Range (min … max): 299.191 ns … 504.641 ns ┊ GC (min … max): 0.00% … 0.00%
Time (median): 300.422 ns ┊ GC (median): 0.00%
Time (mean ± σ): 302.278 ns ± 10.312 ns ┊ GC (mean ± σ): 0.00% ± 0.00%
▇▇█ ▂
███▇▃▅▄▇█▆▆▅▅▅▅▅▅▆▆▅▆▅▆▇▄▅▅▅▅▃▆▅▅▅▅▅▅▅▄▅▄▆▅▄▄▅▃▅▅▄▄▅▄▃▄▄▄▁▄▄▅ █
299 ns Histogram: log(frequency) by time 359 ns <
Memory estimate: 0 bytes, allocs estimate: 0.
BenchmarkTools.Trial: 10000 samples with 202 evaluations.
Range (min … max): 386.480 ns … 2.449 μs ┊ GC (min … max): 0.00% … 77.01%
Time (median): 398.871 ns ┊ GC (median): 0.00%
Time (mean ± σ): 408.175 ns ± 72.037 ns ┊ GC (mean ± σ): 0.58% ± 2.81%
▁ ██▆▄▂▁ ▁▁ ▁
█▇▆▅███████▆▇▆█▇▆▇▆▆█▇▇▅▅▄▅▄▅▅▅▅▅▆▇█▇▇▆▅▅▄▄▂▅▅▅▇█████▇▅▄▂▆▅▇ █
386 ns Histogram: log(frequency) by time 506 ns <
Memory estimate: 336 bytes, allocs estimate: 21.
> cargo bench
...
Running benches/bench_dyn_dispatch.rs (target/release/deps/bench_dyn_dispatch-baccd544aa3dd6a1)

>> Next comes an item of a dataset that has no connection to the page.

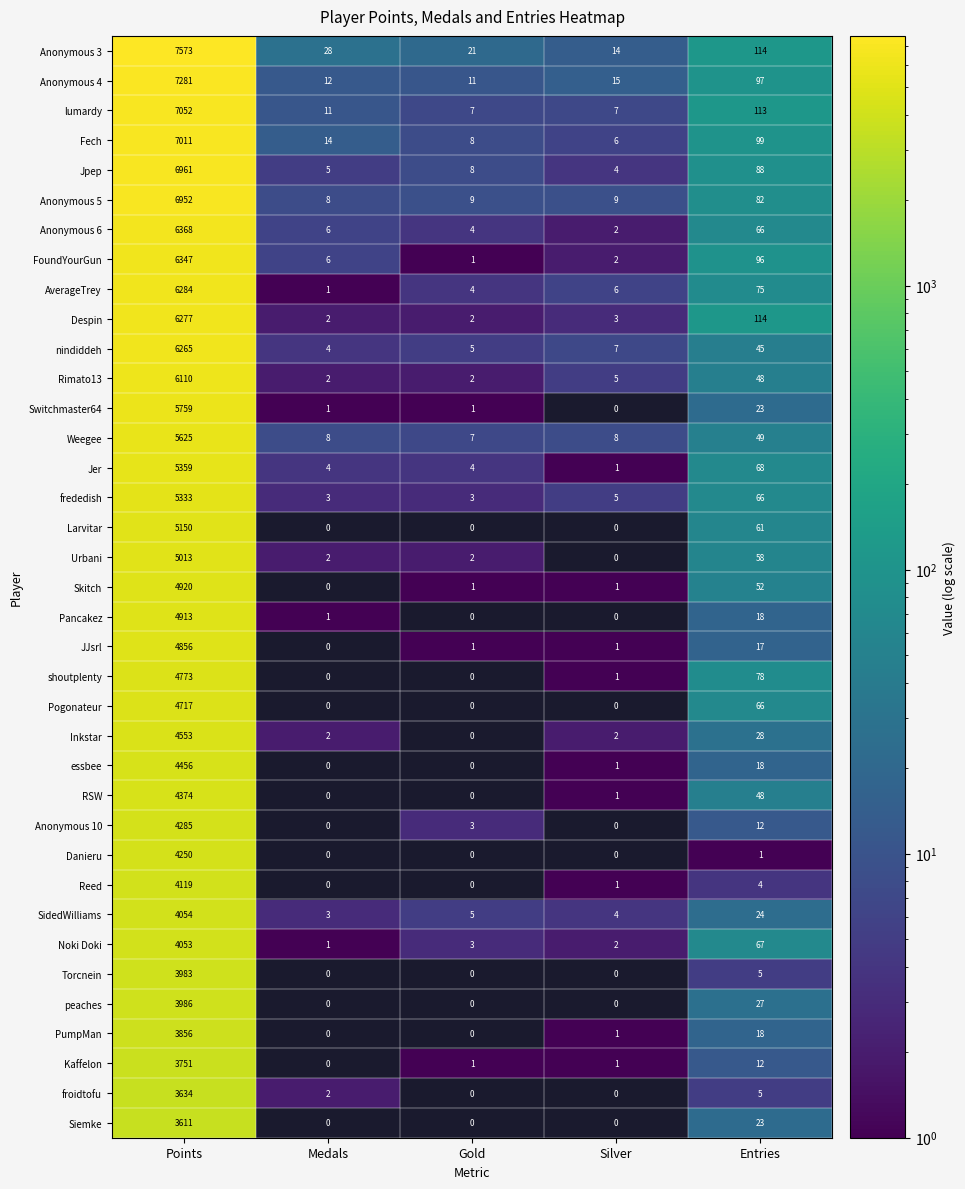

Rank the categories by FoundYourGun value from highest to lowest.

Points, Entries, Medals, Silver, Gold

Benchmarking dynamic dispatch with virtual methods: Collecting 100 samples in estimated 5.0dynamic dispatch with virtual methods
time: [27.381 ns 27.393 ns 27.409 ns]
Found 15 outliers among 100 measurements (15.00%)
1 (1.00%) high mild
14 (14.00%) high severe
Note that there are two benchmark runs for Python and Julia because both languages employ small integer caching. This lets us disentangle some of the overhead related to boxing arguments for dynamic dispatch from everything else.
So at least on this example, untyped Julia is quite a bit faster. I genuinely tried multiple permutations of the code to reduce Python-side overhead and make things less advantageous for Julia, but the gap remained. I’m sure there are real world examples showing the opposite, but I couldn’t think of where to start there. If anyone has experience this, here’s your incentive to prove me wrong!
More interesting IMO is the comparison between Julia and Rust. Even when allocation overhead is eliminated by sticking to small integers, single dispatch with vtables in Rust is an order of magnitude faster. What’s surprising is that a perf gap exists despite the optimizations Julia has for method lookup. Quoting from Julia Functions · The Julia Language :
The next issue concerns the structure of method cache hash tables. Empirical studies show that the vast majority of dynamically-dispatched calls involve one or two arguments. In turn, many of these cases can be resolved by considering only the first argument. (Aside: proponents of single dispatch would not be surprised by this at all. However, this argument means “multiple dispatch is easy to optimize in practice”, and that we should therefore use it, not “we should use single dispatch”!) So the method cache uses the type of the first argument as its primary key. Note, however, that this corresponds to the second element of the tuple type for a function call (the first element being the type of the function itself). Typically, type variation in head position is extremely low – indeed, the majority of functions belong to singleton types with no parameters. However, this is not the case for constructors, where a single method table holds constructors for every type. Therefore the
Type
method table is special-cased to use the first tuple type element instead of the second.
One can see the exact implementation of this hash table and the rest of the method lookup logic in julia/src/gf.c at v1.10.0 · JuliaLang/julia · GitHub.
Thus my follow-up question is why we’re so much slower. Is it the speed of method lookup or something else? Is there any low-hanging fruit which could be optimized here?